Bo gave Arvid a warning look and said no, though she really did have two of them hanging on the pegs in their bedroom. She had a feeling that this girl was not going to like her dresses.
When Edna had gone out the door, Will turned and made a face at Bo. “I told you she was bossy,” he whispered.
When they were all gone, Arvid stood with his hands on his hips and a who’d-believe-it smile on his face. “Whoo-ee,” was all he said.
CHAPTER TWELVE
TWO KINDS OF WRITING
THERE WASN’T TIME to do all their laundry, even if they’d had a washing machine, which they didn’t. So Arvid and Jack sent their washing to the laundry, like everyone else in town.
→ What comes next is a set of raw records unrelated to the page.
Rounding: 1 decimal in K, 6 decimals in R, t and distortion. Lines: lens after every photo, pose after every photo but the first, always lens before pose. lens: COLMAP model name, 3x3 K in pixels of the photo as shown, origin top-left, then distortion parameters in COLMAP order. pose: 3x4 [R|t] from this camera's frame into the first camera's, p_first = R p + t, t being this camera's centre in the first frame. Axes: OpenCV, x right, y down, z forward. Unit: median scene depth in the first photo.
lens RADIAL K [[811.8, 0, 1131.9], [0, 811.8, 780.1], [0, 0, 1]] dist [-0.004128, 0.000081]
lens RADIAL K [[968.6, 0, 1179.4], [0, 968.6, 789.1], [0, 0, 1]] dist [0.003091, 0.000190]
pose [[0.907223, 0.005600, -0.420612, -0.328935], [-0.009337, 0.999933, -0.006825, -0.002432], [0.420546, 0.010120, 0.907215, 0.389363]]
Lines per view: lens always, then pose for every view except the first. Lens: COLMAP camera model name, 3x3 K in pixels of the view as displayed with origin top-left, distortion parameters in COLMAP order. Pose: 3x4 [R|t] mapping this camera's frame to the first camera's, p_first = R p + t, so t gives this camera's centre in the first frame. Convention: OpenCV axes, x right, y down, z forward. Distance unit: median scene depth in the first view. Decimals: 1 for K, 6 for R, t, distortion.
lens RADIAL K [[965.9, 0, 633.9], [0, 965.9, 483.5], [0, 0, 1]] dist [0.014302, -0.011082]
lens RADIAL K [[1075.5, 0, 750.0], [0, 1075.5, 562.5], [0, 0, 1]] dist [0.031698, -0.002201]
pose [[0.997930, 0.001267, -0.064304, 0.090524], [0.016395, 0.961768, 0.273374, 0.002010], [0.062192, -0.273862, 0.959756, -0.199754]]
They would stuff everything into burlap bags, and Bo and Graf would pile those bags into the wagon and pull it to the Japanese laundry next to the hotel. Billows of steam hissed out of the back windows of the laundry from time to time, and then the whole street smelled of steam.
The Japanese men were amazed that most of the things in the burlap bags were not clothes.
“How much your papas change sheets and towels?” they asked. Bo and Graf had no idea. The Japanese men were surprised to find miners so clean and fussy about sheets and towels.
“It’s just Jack,” explained Bo. “Arvid doesn’t pay any attention to stuff like that.”